▶ [SEITENAUSZUG]
Eine wichtige Aktion fand auch am 50. Jahrestag der
Menschenrechtserklärung statt. Wir haben die in Reinickendorf ja
bekannte Karl-Bonhoeffer-Klinik, die nach einem Nazi-Unrechtsarzt
benannt ist, da er an den Zwangssterilisationen beteiligt war,
umbenannt in Lady-Diana-Clinic.
Letztes Jahr hatten wir dann das Russell Tribunal zur Frage der
Menschenrechte in der Psychiatrie mit einer prominenten Jury und vielen
Zeugen. Das alles ist im Internet dokumentiert (siehe Randkasten). Da
kann man sich alles anhören.

▶ [DEINE AUFGABE] Kopiere aus dem Seitenauszug den Abschnitt, der mit „Eine wichtige Aktion“ anfängt und bis einschließlich „umbenannt in Lady-Diana-Clinic.“ reicht, Wort für Wort.

▶ [QUELLDATEN]
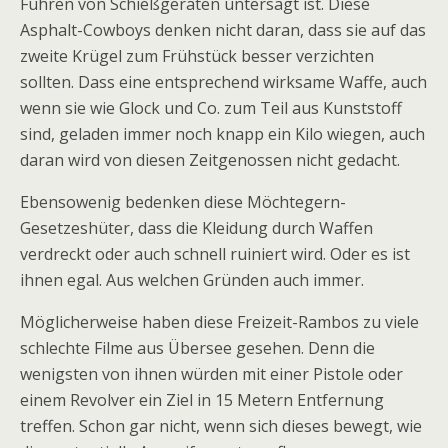
Führen von Schießgeräten untersagt ist. Diese
Asphalt-Cowboys denken nicht daran, dass sie auf das
zweite Krügel zum Frühstück besser verzichten
sollten. Dass eine entsprechend wirksame Waffe, auch
wenn sie wie Glock und Co. zum Teil aus Kunststoff
sind, geladen immer noch knapp ein Kilo wiegen, auch
daran wird von diesen Zeitgenossen nicht gedacht.
Ebensowenig bedenken diese Möchtegern-
Gesetzeshüter, dass die Kleidung durch Waffen
verdreckt oder auch schnell ruiniert wird. Oder es ist
ihnen egal. Aus welchen Gründen auch immer.
Möglicherweise haben diese Freizeit-Rambos zu viele
schlechte Filme aus Übersee gesehen. Denn die
wenigsten von ihnen würden mit einer Pistole oder
einem Revolver ein Ziel in 15 Metern Entfernung
treffen. Schon gar nicht, wenn sich dieses bewegt, wie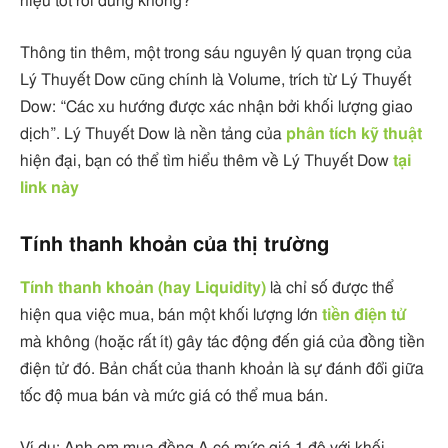
hiệu tốt rồi đúng không?
Thông tin thêm, một trong sáu nguyên lý quan trọng của
Lý Thuyết Dow cũng chính là Volume, trích từ Lý Thuyết
Dow: “Các xu hướng được xác nhận bởi khối lượng giao
dịch”. Lý Thuyết Dow là nền tảng của
phân tích kỹ thuật
hiện đại, bạn có thể tìm hiểu thêm về Lý Thuyết Dow
tại
link này
Tính thanh khoản của thị trường
Tính thanh khoản (hay Liquidity)
là chỉ số được thể
hiện qua việc mua, bán một khối lượng lớn
tiền điện tử
mà không (hoặc rất ít) gây tác động đến giá của đồng tiền
điện tử đó. Bản chất của thanh khoản là sự đánh đổi giữa
tốc độ mua bán và mức giá có thể mua bán.
Ví dụ: Anh em mua đồng A có mức giá 1 đô với khối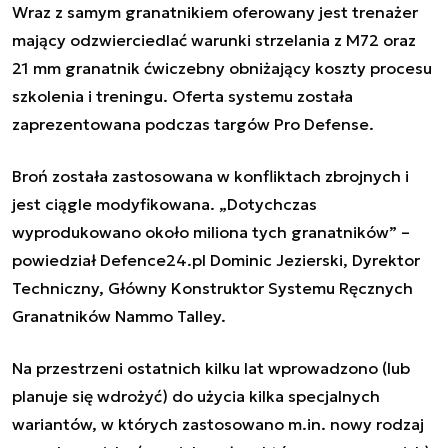
Wraz z samym granatnikiem oferowany jest trenażer
mający odzwierciedlać warunki strzelania z M72 oraz
21 mm granatnik ćwiczebny obniżający koszty procesu
szkolenia i treningu. Oferta systemu została
zaprezentowana podczas targów Pro Defense.
Broń została zastosowana w konfliktach zbrojnych i
jest ciągle modyfikowana.
„Dotychczas
wyprodukowano około miliona tych granatników”
–
powiedział Defence24.pl Dominic Jezierski, Dyrektor
Techniczny, Główny Konstruktor Systemu Ręcznych
Granatników Nammo Talley.
Na przestrzeni ostatnich kilku lat wprowadzono (lub
planuje się wdrożyć) do użycia kilka specjalnych
wariantów, w których zastosowano m.in. nowy rodzaj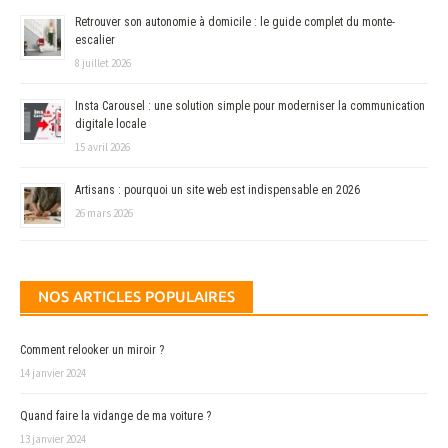
Retrouver son autonomie à domicile : le guide complet du monte-
escalier
8 juillet 2026
Insta Carousel : une solution simple pour moderniser la communication
digitale locale
15 avril 2026
Artisans : pourquoi un site web est indispensable en 2026
26 mars 2026
NOS ARTICLES POPULAIRES
Comment relooker un miroir ?
14 janvier 2024
Quand faire la vidange de ma voiture ?
13 janvier 2024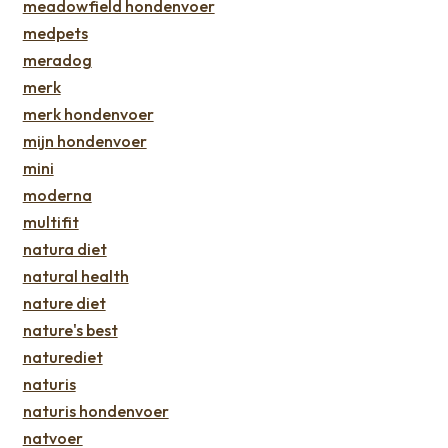
meadowfield hondenvoer
medpets
meradog
merk
merk hondenvoer
mijn hondenvoer
mini
moderna
multifit
natura diet
natural health
nature diet
nature's best
naturediet
naturis
naturis hondenvoer
natvoer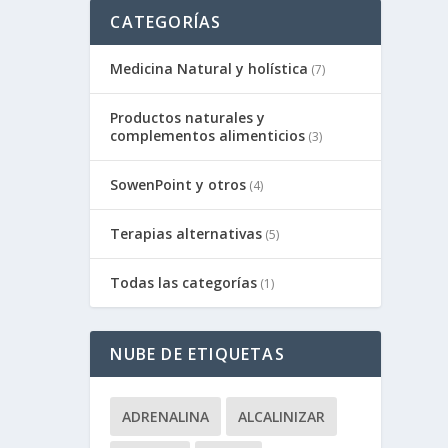
CATEGORÍAS
Medicina Natural y holística
(7)
Productos naturales y
complementos alimenticios
(3)
SowenPoint y otros
(4)
Terapias alternativas
(5)
Todas las categorías
(1)
NUBE DE ETIQUETAS
ADRENALINA
ALCALINIZAR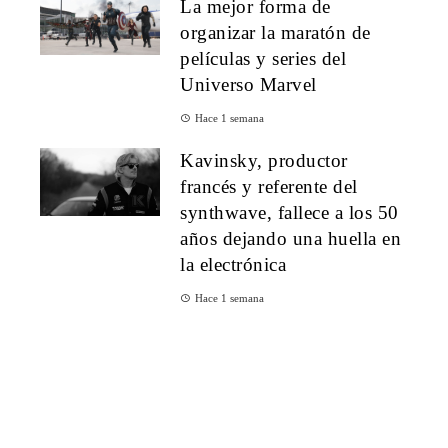
La mejor forma de
organizar la maratón de
películas y series del
Universo Marvel
Hace 1 semana
Kavinsky, productor
francés y referente del
synthwave, fallece a los 50
años dejando una huella en
la electrónica
Hace 1 semana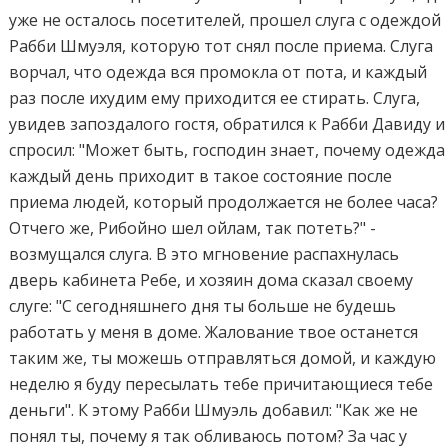
уже не осталось посетителей, прошел слуга с одеждой
Рабби Шмуэля, которую тот снял после приема. Слуга
ворчал, что одежда вся промокла от пота, и каждый
раз после ихудим ему приходится ее стирать. Слуга,
увидев запоздалого гостя, обратился к Рабби Давиду и
спросил: "Может быть, господин знает, почему одежда
каждый день приходит в такое состояние после
приема людей, который продолжается не более часа?
Отчего же, Рибойно шел ойлам, так потеть?" -
возмущался слуга. В это мгновение распахнулась
дверь кабинета Ребе, и хозяин дома сказал своему
слуге: "С сегодняшнего дня ты больше не будешь
работать у меня в доме. Жалование твое останется
таким же, ты можешь отправляться домой, и каждую
неделю я буду пересылать тебе причитающиеся тебе
деньги". К этому Рабби Шмуэль добавил: "Как же не
понял ты, почему я так обливаюсь потом? За час у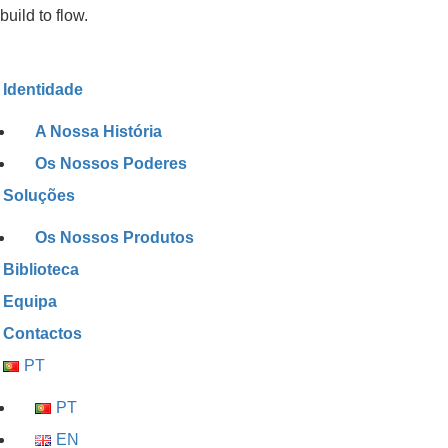
build to flow.
Identidade
A Nossa História
Os Nossos Poderes
Soluções
Os Nossos Produtos
Biblioteca
Equipa
Contactos
PT
PT
EN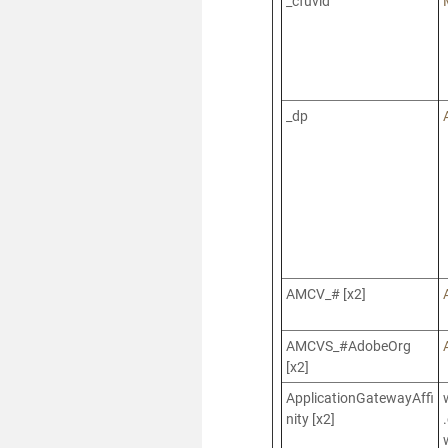
_cfuvid
_dp
AMCV_# [x2]
AMCVS_#AdobeOrg
[x2]
ApplicationGatewayAffi
nity [x2]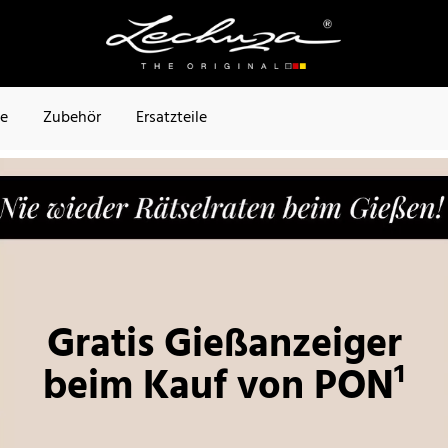
te
Zubehör
Ersatzteile
Gratis Gießanzeiger
beim Kauf von PON¹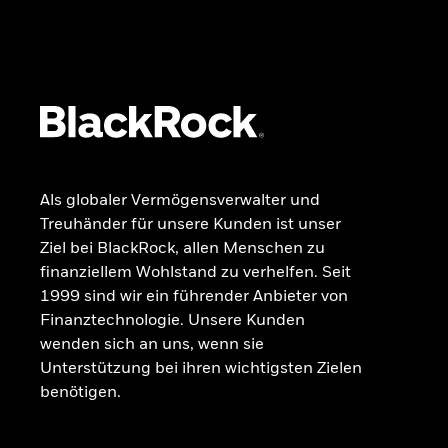
GRUNDLAGEN
Dokumente
Beschwerdemanagement
Als globaler Vermögensverwalter und
Treuhänder für unsere Kunden ist unser
Ziel bei BlackRock, allen Menschen zu
finanziellem Wohlstand zu verhelfen. Seit
1999 sind wir ein führender Anbieter von
Finanztechnologie. Unsere Kunden
wenden sich an uns, wenn sie
Unterstützung bei ihren wichtigsten Zielen
benötigen.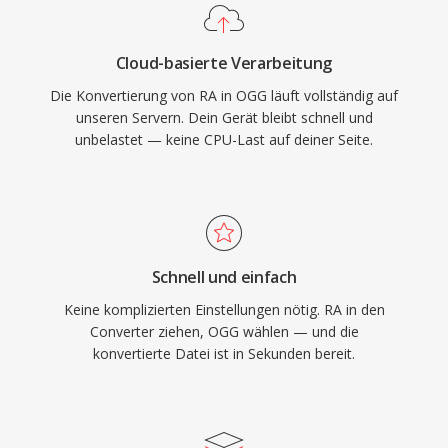
Qualitätsverluste bei niedrigen Bitraten
eleganter als viele Konkurrenten, weshalb es in
Cloud-basierte Verarbeitung
Videospielen beliebt bleibt, wo Speicher knapp
Die Konvertierung von RA in OGG läuft vollständig auf
ist und Tausende Soundeffekte um Platz
unseren Servern. Dein Gerät bleibt schnell und
konkurrieren. VLC, Firefox, Chrome und Android
unbelastet — keine CPU-Last auf deiner Seite.
bieten native Vorbis-Dekodierung.
Schnell und einfach
Keine komplizierten Einstellungen nötig. RA in den
Converter ziehen, OGG wählen — und die
konvertierte Datei ist in Sekunden bereit.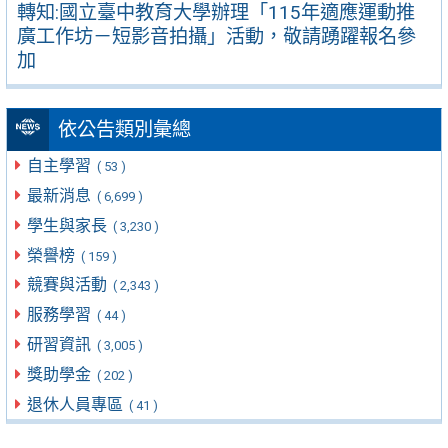
轉知:國立臺中教育大學辦理「115年適應運動推
廣工作坊－短影音拍攝」活動，敬請踴躍報名參
加
依公告類別彙總
自主學習
( 53 )
最新消息
( 6,699 )
學生與家長
( 3,230 )
榮譽榜
( 159 )
競賽與活動
( 2,343 )
服務學習
( 44 )
研習資訊
( 3,005 )
獎助學金
( 202 )
退休人員專區
( 41 )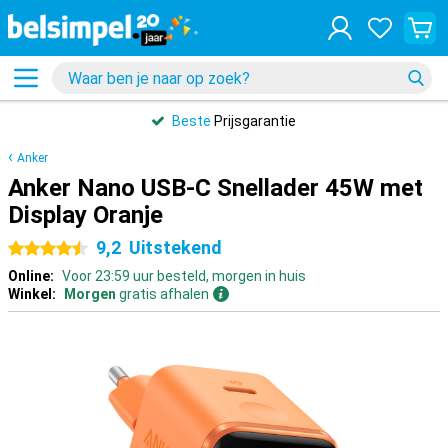
Beste
Prijsgarantie
Anker
Anker Nano USB-C Snellader 45W met
Display Oranje
9,2
Uitstekend
4.5 sterren
Online:
Voor 23:59 uur besteld, morgen in huis
Winkel:
Morgen
gratis afhalen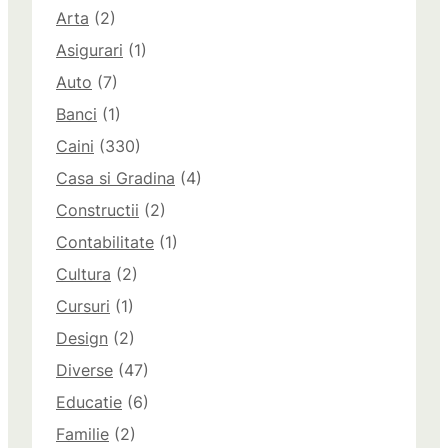
Arta
(2)
Asigurari
(1)
Auto
(7)
Banci
(1)
Caini
(330)
Casa si Gradina
(4)
Constructii
(2)
Contabilitate
(1)
Cultura
(2)
Cursuri
(1)
Design
(2)
Diverse
(47)
Educatie
(6)
Familie
(2)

▶ [ANTWORT ZUR AUFGABE]
Eine wichtige Aktion fand auch am 50. Jahrestag der
Menschenrechtserklärung statt. Wir haben die in Reinickendorf ja
bekannte Karl-Bonhoeffer-Klinik, die nach einem Nazi-Unrechtsarzt
benannt ist, da er an den Zwangssterilisationen beteiligt war,
umbenannt in Lady-Diana-Clinic.